● **Task brief**
Repeat the lines below word for word, leaving out the pictures.

● **Saved dataset items**

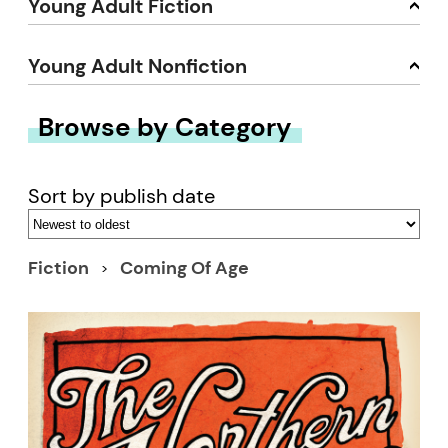
Young Adult Fiction
Young Adult Nonfiction
Browse by Category
Sort by publish date
Fiction
Coming Of Age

● **Task response**
Young Adult Fiction
Young Adult Nonfiction
Browse by Category
Sort by publish date
Fiction
Coming Of Age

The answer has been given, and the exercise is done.